By Nicole D. Prysby, J.D.
The tax consequences warning in debt collection letters sent to insolvent debtors was literally true and not misleading under the Fair Debt Collection Practices Act where the letters stated that a settlement "may have tax consequences," held the U.S. Court of Appeals for the Seventh Circuit. The court rejected the consumers’ argument that the statement could be read to mean that they would be reported to the IRS for failing to pay the entire debt or that the statement was misleading because insolvent debtors would have no tax consequences. Although insolvent debtors may have no tax consequences, the word "may" did not mean "will" and a debtor may become solvent before settling a debt, so it was not misleading to say that a debt settlement "may" have tax consequences. The letters also did not give a false impression that the debtors were required to pay the entire debt to avoid tax liability. The letters were meant to encourage the debtors to settle the claims, and a rational debtor would know that even if the discount is a taxable benefit, the benefit would still outweigh the cost (Dunbar v. Kohn Law Firm, S.C., et al. and Smith v. Weltman, Weinberg & Reis Company LPA, July 19, 2018, Sykes, D.).
The court considered whether an objective, unsophisticated consumer would have been deceived by the statement and concluded that there was no misrepresentation. In the first place, the statement is literally true: discharge of a debt is considered taxable income. Although a literally-true statement may be misleading if it gives a false impression, this statement did not. The consumers argued that the statement could be read to mean that the debt collector would report the debtor to the IRS if the debtor failed to pay the full balance owed. But the letter said nothing whatsoever about IRS reporting.
The court also rejected the consumers’ argument that the statement could be read to mean that the debtor could incur a tax liability, which is contextually misleading because most recipients of debt-collection letter are insolvent; even an unsophisticated consumer would not read "may" to mean "will." The letter also did not give the false impression that debtors should pay their entire debt to avoid a tax liability. The letters were invitations to settle a debt, clearly intended to encourage the debtors to take advantage of the discount offered. A rational debtor would know that income tax is calculated as a percentage of income, and would understand that even if the discount is a taxable benefit, the benefit would still outweigh the cost.

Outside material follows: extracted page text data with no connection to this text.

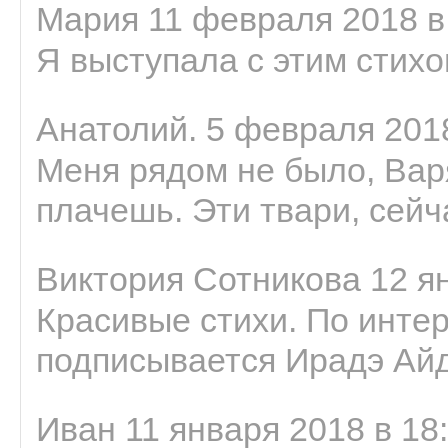
Мария 11 февраля 2018 в
Я выступала с этим стихо
Анатолий. 5 февраля 2018
Меня рядом не было, Варя
плачешь. Эти твари, сейчас
Виктория Сотникова 12 ян
Красивые стихи. По интер
подписывается Ирадэ Ай
Иван 11 января 2018 в 18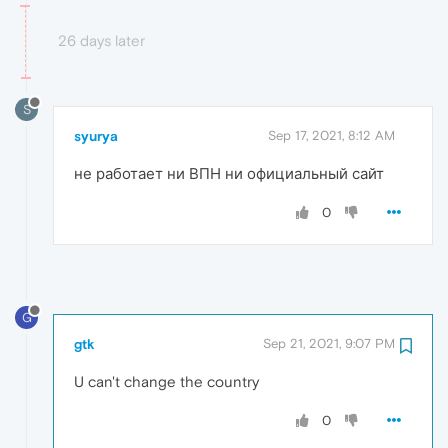
26 days later
S
syurya
Sep 17, 2021, 8:12 AM
не работает ни ВПН ни официальный сайт
0
G
gtk
Sep 21, 2021, 9:07 PM
U can't change the country
0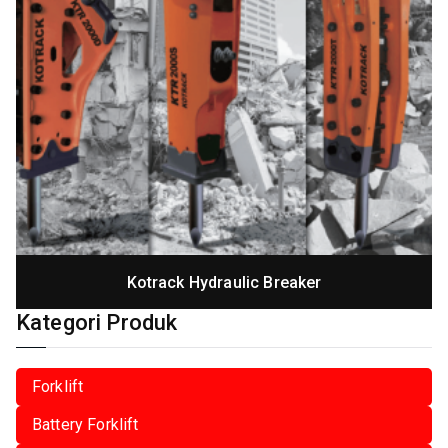
Kotrack Hydraulic Breaker
Kategori Produk
Forklift
Battery Forklift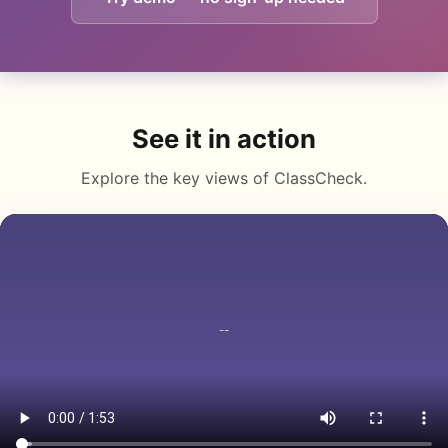
See it in action
Explore the key views of ClassCheck.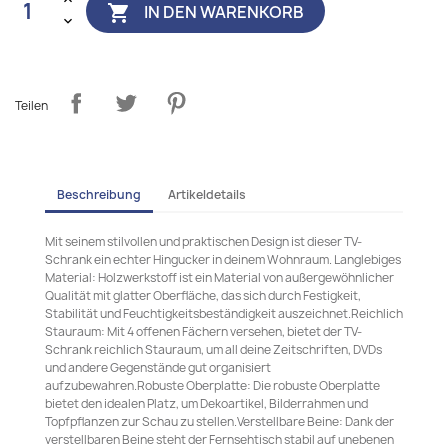
IN DEN WARENKORB

Teilen
Beschreibung
Artikeldetails
Mit seinem stilvollen und praktischen Design ist dieser TV-
Schrank ein echter Hingucker in deinem Wohnraum. Langlebiges
Material: Holzwerkstoff ist ein Material von außergewöhnlicher
Qualität mit glatter Oberfläche, das sich durch Festigkeit,
Stabilität und Feuchtigkeitsbeständigkeit auszeichnet.Reichlich
Stauraum: Mit 4 offenen Fächern versehen, bietet der TV-
Schrank reichlich Stauraum, um all deine Zeitschriften, DVDs
und andere Gegenstände gut organisiert
aufzubewahren.Robuste Oberplatte: Die robuste Oberplatte
bietet den idealen Platz, um Dekoartikel, Bilderrahmen und
Topfpflanzen zur Schau zu stellen.Verstellbare Beine: Dank der
verstellbaren Beine steht der Fernsehtisch stabil auf unebenen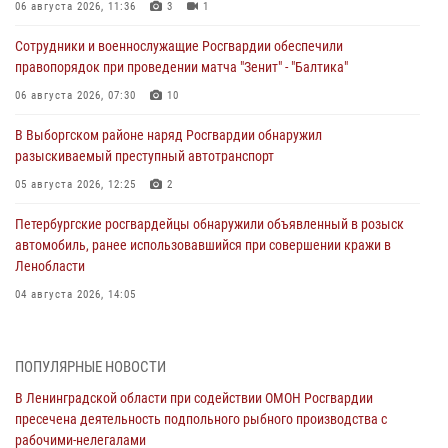
06 августа 2026, 11:36
3
1
Сотрудники и военнослужащие Росгвардии обеспечили
правопорядок при проведении матча "Зенит" - "Балтика"
06 августа 2026, 07:30
10
В Выборгском районе наряд Росгвардии обнаружил
разыскиваемый преступный автотранспорт
05 августа 2026, 12:25
2
Петербургские росгвардейцы обнаружили объявленный в розыск
автомобиль, ранее использовавшийся при совершении кражи в
Ленобласти
04 августа 2026, 14:05
В Зеленогорске сотрудники Росгвардии, став очевидцами
серьезного ДТП, вызвали на место происшествия спасателей, а
ПОПУЛЯРНЫЕ НОВОСТИ
также оказали доврачебную помощь пострадавшим
В Ленинградской области при содействии ОМОН Росгвардии
03 августа 2026, 14:15
3
1
пресечена деятельность подпольного рыбного производства с
рабочими-нелегалами
Росгвардейцы приняли участие в Большом семейном фестивале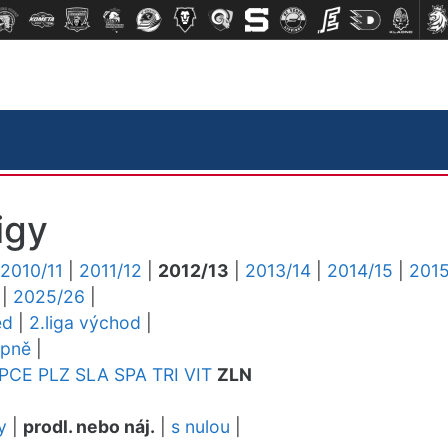
igy
2010/11
|
2011/12
|
2012/13
|
2013/14
|
2014/15
|
2015
|
2025/26
|
ed
|
2.liga východ
|
upně
|
PCE
PLZ
SLA
SPA
TRI
VIT
ZLN
y
|
prodl. nebo náj.
|
s nulou
|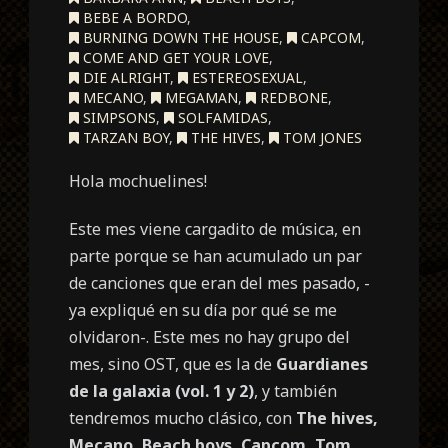
BEBE A BORDO
,
BURNING DOWN THE HOUSE
,
CAPCOM
,
COME AND GET YOUR LOVE
,
DIE ALRIGHT
,
ESTEREOSEXUAL
,
MECANO
,
MEGAMAN
,
REDBONE
,
SIMPSONS
,
SOLFAMIDAS
,
TARZAN BOY
,
THE HIVES
,
TOM JONES
Hola mochuelines!
Este mes viene cargadito de música, en
parte porque se han acumulado un par
de canciones que eran del mes pasado, -
ya expliqué en su día por qué se me
olvidaron-. Este mes no hay grupo del
mes, sino OST, que es la de
Guardianes
de la galaxia (vol. 1 y 2)
, y también
tendremos mucho clásico, con
The hives,
Mecano, Beach boys, Capcom, Tom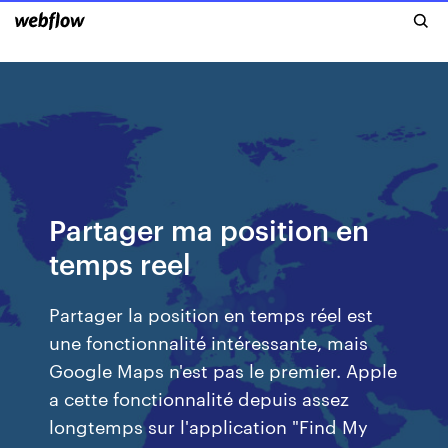
Partager ma position en
temps reel
Partager la position en temps réel est
une fonctionnalité intéressante, mais
Google Maps n'est pas le premier. Apple
a cette fonctionnalité depuis assez
longtemps sur l'application "Find My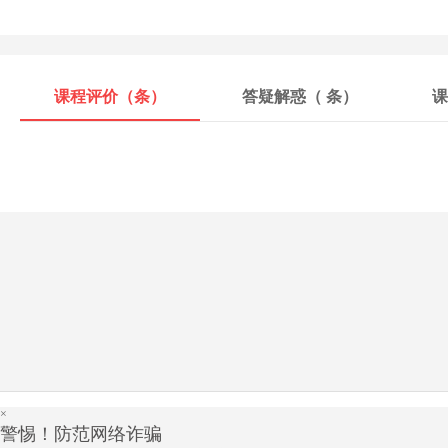
课程评价（
条）
答疑解惑（
条）
课
×
警惕！防范网络诈骗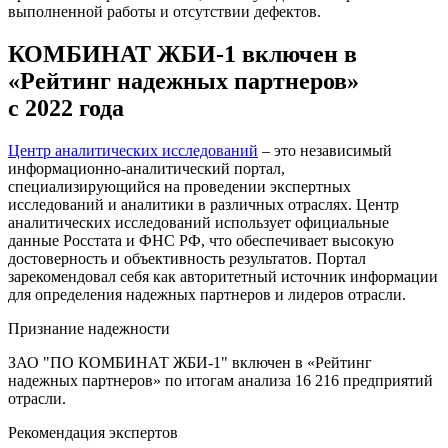
выполненной работы и отсутствии дефектов.
КОМБИНАТ ЖБИ-1 включен в
«Рейтинг надежных партнеров»
с 2022 года
Центр аналитических исследований
– это независимый
информационно-аналитический портал,
специализирующийся на проведении экспертных
исследований и аналитики в различных отраслях. Центр
аналитических исследований использует официальные
данные Росстата и ФНС РФ, что обеспечивает высокую
достоверность и объективность результатов. Портал
зарекомендовал себя как авторитетный источник информации
для определения надежных партнеров и лидеров отрасли.
Признание надежности
ЗАО "ПО КОМБИНАТ ЖБИ-1" включен в «Рейтинг
надежных партнеров» по итогам анализа 16 216 предприятий
отрасли.
Рекомендация экспертов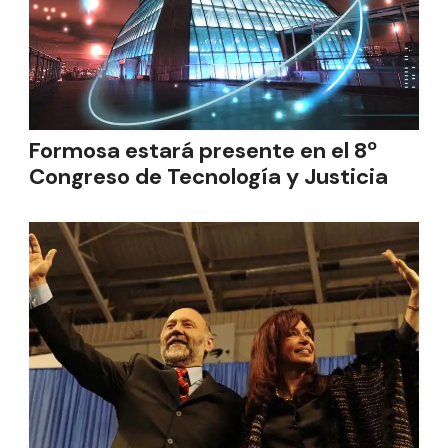
Formosa estará presente en el 8º
Congreso de Tecnología y Justicia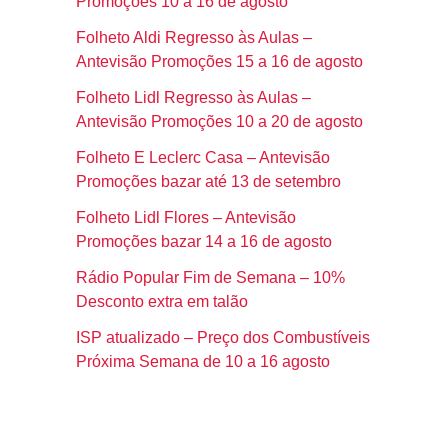
Promoções 10 a 16 de agosto
Folheto Aldi Regresso às Aulas –
Antevisão Promoções 15 a 16 de agosto
Folheto Lidl Regresso às Aulas –
Antevisão Promoções 10 a 20 de agosto
Folheto E Leclerc Casa – Antevisão
Promoções bazar até 13 de setembro
Folheto Lidl Flores – Antevisão
Promoções bazar 14 a 16 de agosto
Rádio Popular Fim de Semana – 10%
Desconto extra em talão
ISP atualizado – Preço dos Combustíveis
Próxima Semana de 10 a 16 agosto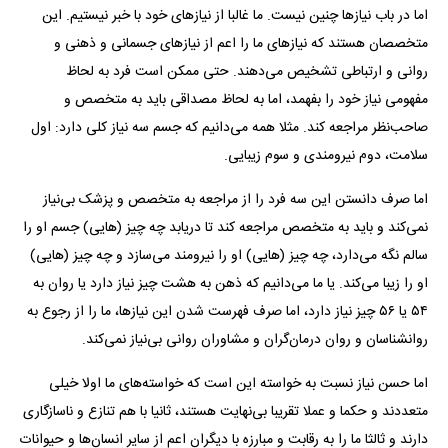
اما در باب نیاز‌ها چنین نیست. ما غالبا از نیاز‌های خود با خبر نیستیم. این
متخصصان هستند که نیاز‌های ما را اعم از نیاز‌های جسمانی و ذهنی و
روانی و ارتباطی تشخیص می‌دهند. حتی ممکن است فرد به لحاظ
مفهومی نیاز خود را بفهمد، اما به لحاظ مصداقی باید به متخصص و
صاحب‌نظر مراجعه کند. مثلا همه می‌دانیم که جسم سه نیاز کلی دارد: اول
سلامت، دوم نیرومندی و سوم زیبایی.
اما صرف دانستن این سه فرد را از مراجعه به متخصص و پزشک بی‌نیاز
نمی‌کند و باید به متخصص مراجعه کند تا دریابد چه چیز (هایی) جسم او را
سالم نگه می‌دارد، چه چیز (هایی) او را نیرومند می‌سازد و چه چیز (هایی)
او را زیبا می‌کند. یا ما می‌دانیم که ذهن به هشت چیز نیاز دارد یا روان به
۵۴ یا ۵۶ چیز نیاز دارد، اما صرف فهرست شدن این نیازها، ما را از رجوع به
روانشناسان و روان درمان‌گران و مشاوران روانی بی‌نیاز نمی‌کند.
اما حسن نیاز نسبت به خواسته این است که خواسته‌های ما اولا خیلی
متعددند و حکما و عملا تقریبا بی‌نهایت هستند، ثانیا با هم تنازع و ناسازگاری
دارند و ثالثا ما را به رقابت و مبارزه با دیگران اعم از سایر انسان‌ها و حیوانات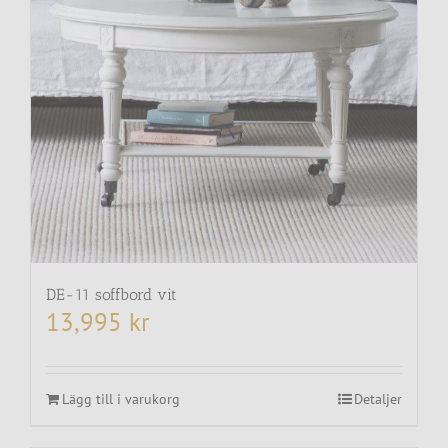
DE-11 soffbord vit
13,995
kr
Lägg till i varukorg
Detaljer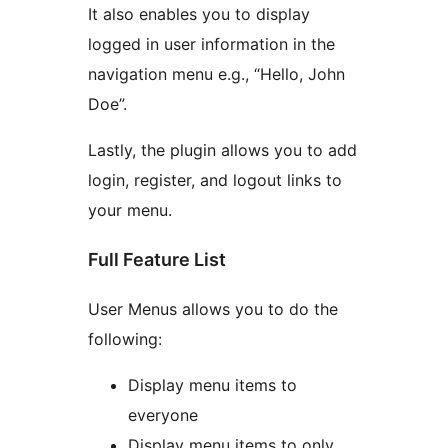
It also enables you to display
logged in user information in the
navigation menu e.g., “Hello, John
Doe”.
Lastly, the plugin allows you to add
login, register, and logout links to
your menu.
Full Feature List
User Menus allows you to do the
following:
Display menu items to
everyone
Display menu items to only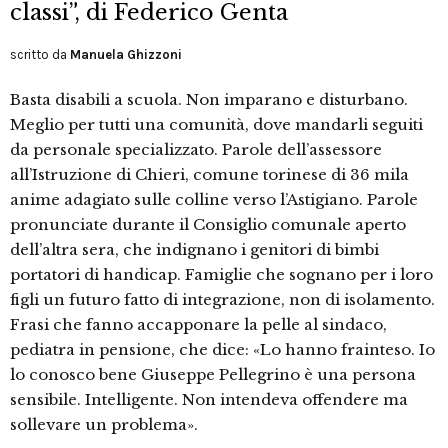
classi”, di Federico Genta
scritto da
Manuela Ghizzoni
Basta disabili a scuola. Non imparano e disturbano.
Meglio per tutti una comunità, dove mandarli seguiti
da personale specializzato. Parole dell’assessore
all’Istruzione di Chieri, comune torinese di 36 mila
anime adagiato sulle colline verso l’Astigiano. Parole
pronunciate durante il Consiglio comunale aperto
dell’altra sera, che indignano i genitori di bimbi
portatori di handicap. Famiglie che sognano per i loro
figli un futuro fatto di integrazione, non di isolamento.
Frasi che fanno accapponare la pelle al sindaco,
pediatra in pensione, che dice: «Lo hanno frainteso. Io
lo conosco bene Giuseppe Pellegrino è una persona
sensibile. Intelligente. Non intendeva offendere ma
sollevare un problema».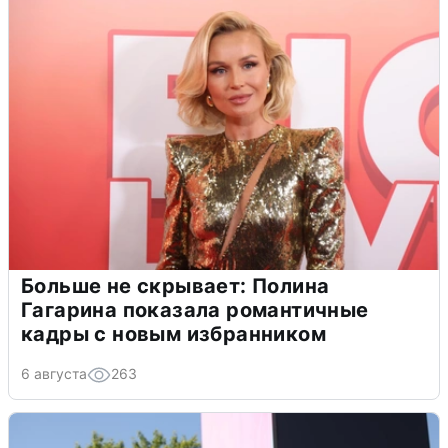
Больше не скрывает: Полина
Гагарина показала романтичные
кадры с новым избранником
6 августа
263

The court also pointed out that solvency is fluid. A debtor may become solvent before settling a debt, so it was not misleading to say that a debt settlement may have tax consequences. And, the court noted, debt collectors do not have any reason to know whether a particular debtor is solvent or insolvent at a given time.
The cases are Nos. 17-2134 & 17-2165.
Attorneys: Daniel A. Edelman (Edelman Combs Latturner & Goodwin, LLC) for Amy Dunbar. David M. Schultz (Hinshaw & Culbertson LLP) for Kohn Law Firm, S.C., Midland Funding, LLC, Midland Credit Management, Inc. and Encore Capital Group Inc.
Companies: Kohn Law Firm, S.C.; Midland Funding, LLC; Midland Credit Management, Inc.; Encore Capital Group Inc.